A conspiração como falsa consciência de classe
Teddy e Don não estão completamente errados. Eles percebem que há algo profundamente destrutivo na ordem social. O filme os representa como a classe trabalhadora. Teddy tem um emprego em uma dessas empresas de logística. Eles moram na casa da família, legada de herança. A mãe de Teddy está em coma no hospital, causada pelos medicamentos de Fuller.
A vida é dura e fica evidente que eles têm pouco dinheiro. A propriedade é uma típica casa de subúrbio da classe média.
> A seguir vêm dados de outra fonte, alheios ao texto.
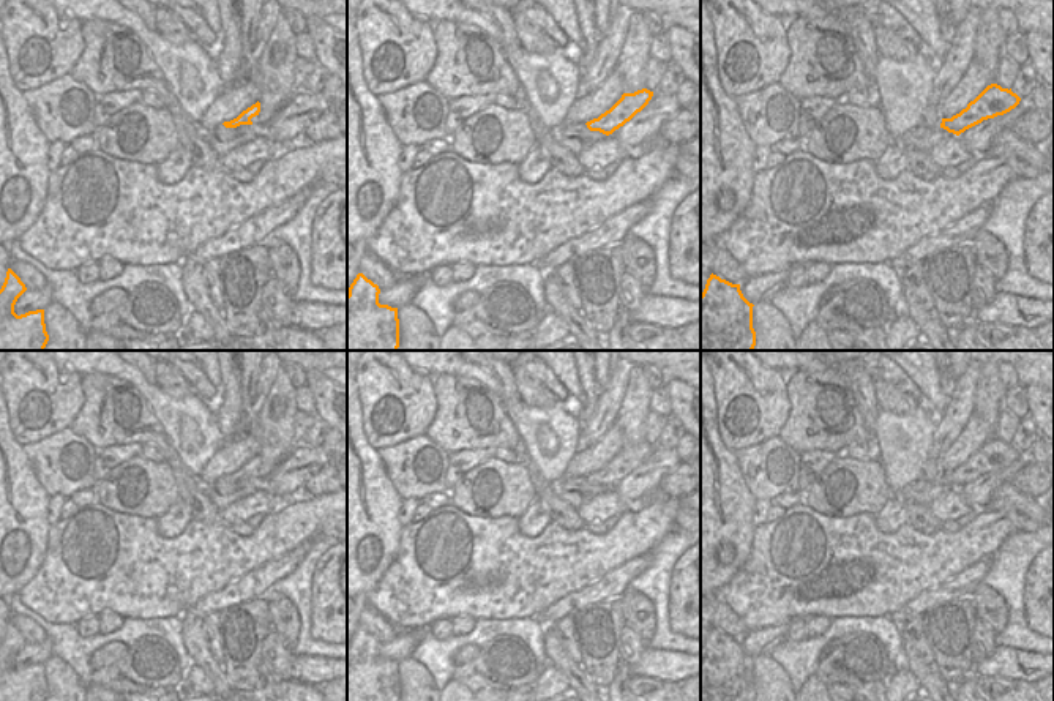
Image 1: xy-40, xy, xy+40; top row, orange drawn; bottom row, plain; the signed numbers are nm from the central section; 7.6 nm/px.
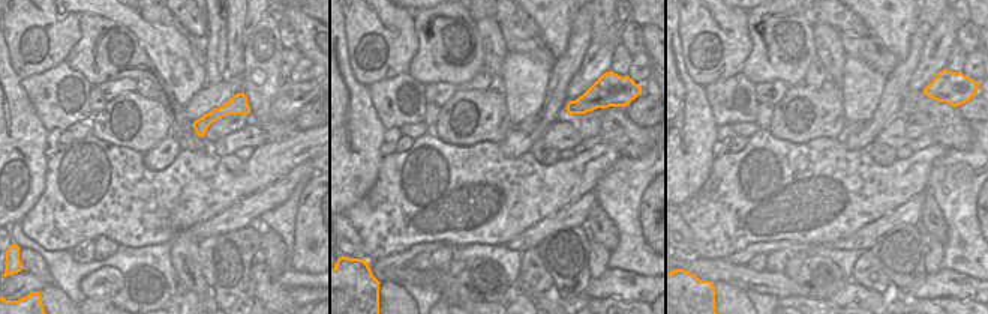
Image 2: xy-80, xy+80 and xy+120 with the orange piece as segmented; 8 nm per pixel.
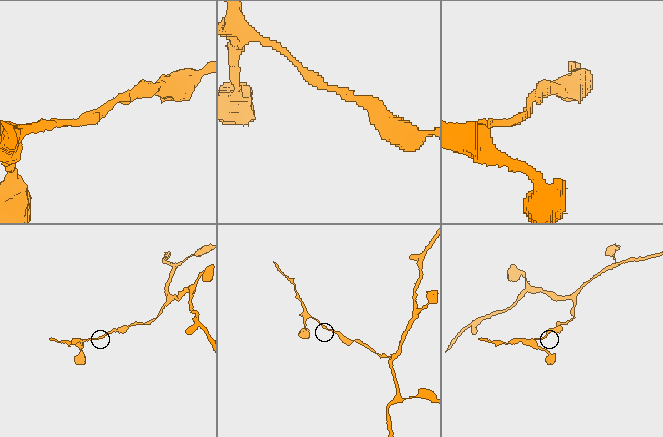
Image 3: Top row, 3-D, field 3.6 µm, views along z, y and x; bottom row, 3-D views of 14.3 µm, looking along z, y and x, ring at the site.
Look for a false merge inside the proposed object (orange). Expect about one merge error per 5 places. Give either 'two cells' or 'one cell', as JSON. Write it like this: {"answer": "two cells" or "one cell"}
{"answer": "one cell"}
No entanto, está parada no tempo, mais especificamente na década de 1980. As cores, objetos e cenários mostram que aquela casa teve seu apogeu, mas agora está completamente decadente. Os ambientes evocam um país que continua habitando as imagens produzidas durante um período em que o otimismo ainda era possível. As condições materiais que sustentavam aquele modo de vida desapareceram.
O fato de Teddy viver na casa dos pais é outro sinal de decadência. Era comum, nas famílias de classe média norte-americana, que seus filhos saíssem de casa para ingressar na universidade. Mas a vida de Teddy é outra. Além do trabalho, ele cultiva dois passatempos: cria abelhas e faz pesquisas sobre alienígenas.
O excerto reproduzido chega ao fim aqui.